* _WHAT NEEDS TO BE DONE_: The expected answer is the full listing, repeated exactly and free of images.

* _DATASET EXTRACT_:
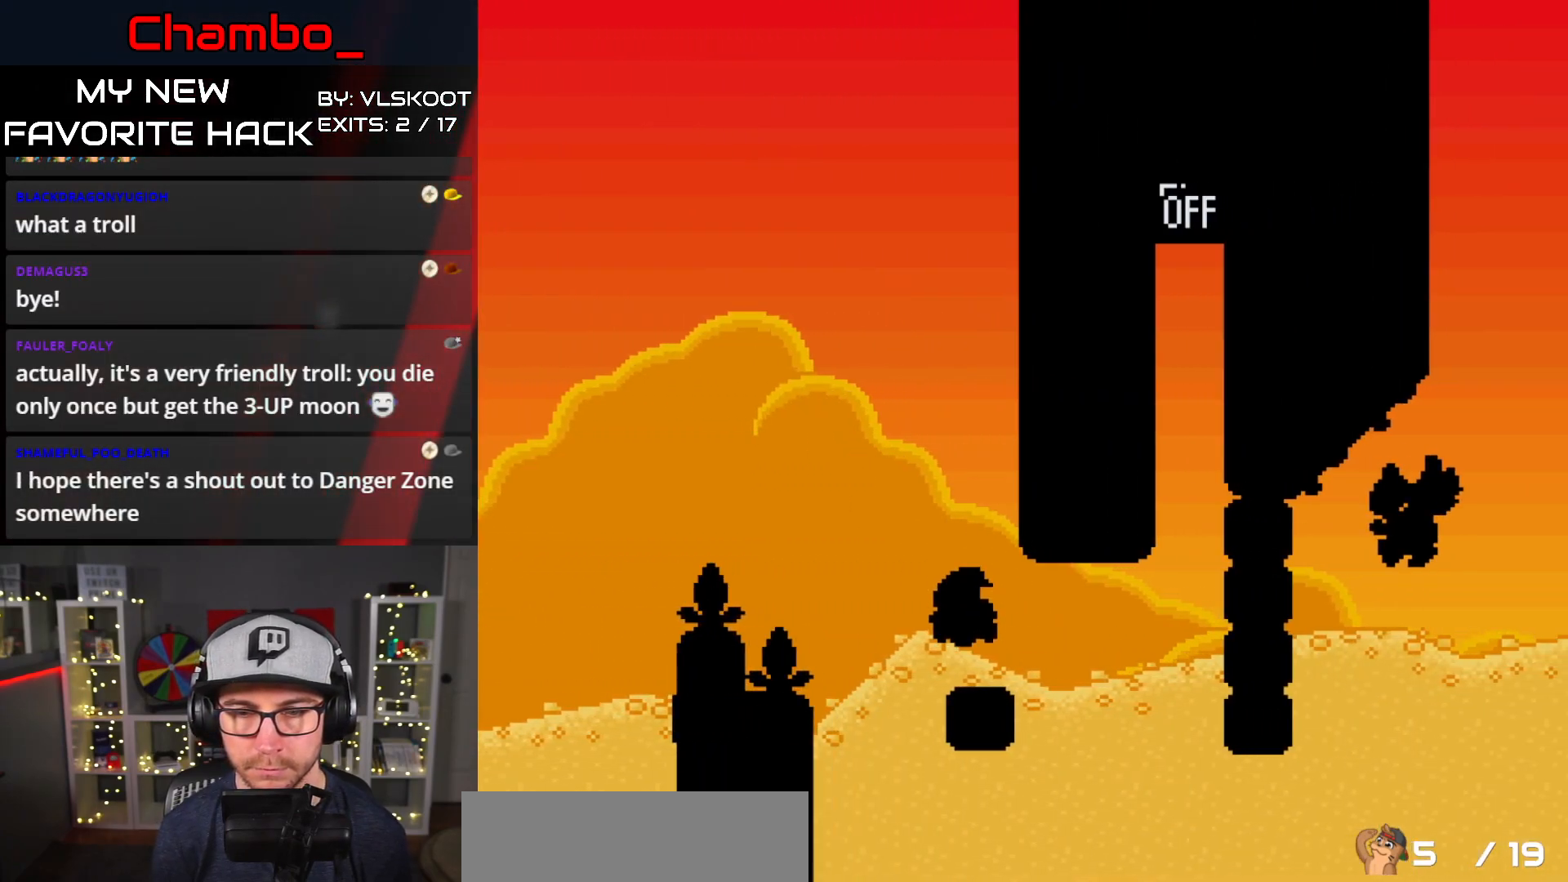
Gameplay with a controller (Nintendo layout); each line is a JSON object with the inputs held at the frame after it. "events" lists button and stick changes between this image and that frame as [ms after this image, input, new state], when the widget could be followed in between. Not read: L1 L3 R1 R3 SELECT START.
{"buttons": ["Y", "DPAD_RIGHT"], "events": [[67, "DPAD_RIGHT", "up"], [83, "DPAD_LEFT", "down"], [183, "DPAD_LEFT", "up"], [200, "DPAD_RIGHT", "down"]]}
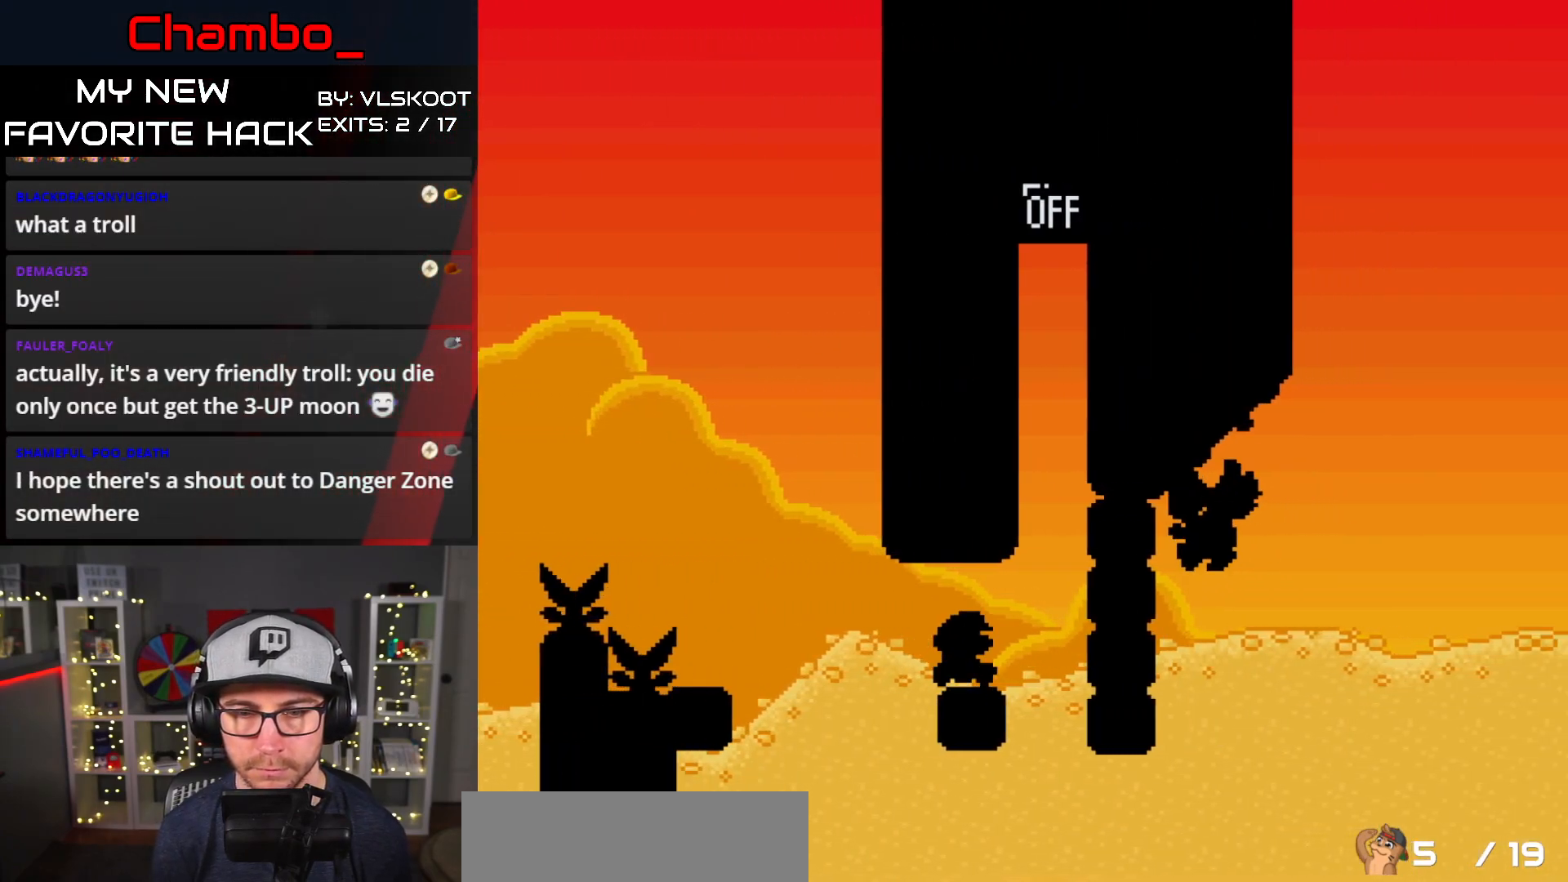
{"buttons": ["B", "Y", "DPAD_RIGHT"], "events": [[67, "B", "down"], [150, "DPAD_LEFT", "down"], [150, "DPAD_RIGHT", "up"], [333, "B", "up"], [333, "DPAD_LEFT", "up"], [333, "DPAD_UP", "down"], [350, "DPAD_RIGHT", "down"], [350, "DPAD_UP", "up"], [433, "B", "down"]]}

* _ANSWER AREA_:
Gameplay with a controller (Nintendo layout); each line is a JSON object with the inputs held at the frame after it. "events" lists button and stick changes between this image and that frame as [ms after this image, input, new state], when the widget could be followed in between. Not read: L1 L3 R1 R3 SELECT START.
{"buttons": ["Y", "DPAD_RIGHT"], "events": [[67, "DPAD_RIGHT", "up"], [83, "DPAD_LEFT", "down"], [183, "DPAD_LEFT", "up"], [200, "DPAD_RIGHT", "down"]]}
{"buttons": ["B", "Y", "DPAD_RIGHT"], "events": [[67, "B", "down"], [150, "DPAD_LEFT", "down"], [150, "DPAD_RIGHT", "up"], [333, "B", "up"], [333, "DPAD_LEFT", "up"], [333, "DPAD_UP", "down"], [350, "DPAD_RIGHT", "down"], [350, "DPAD_UP", "up"], [433, "B", "down"]]}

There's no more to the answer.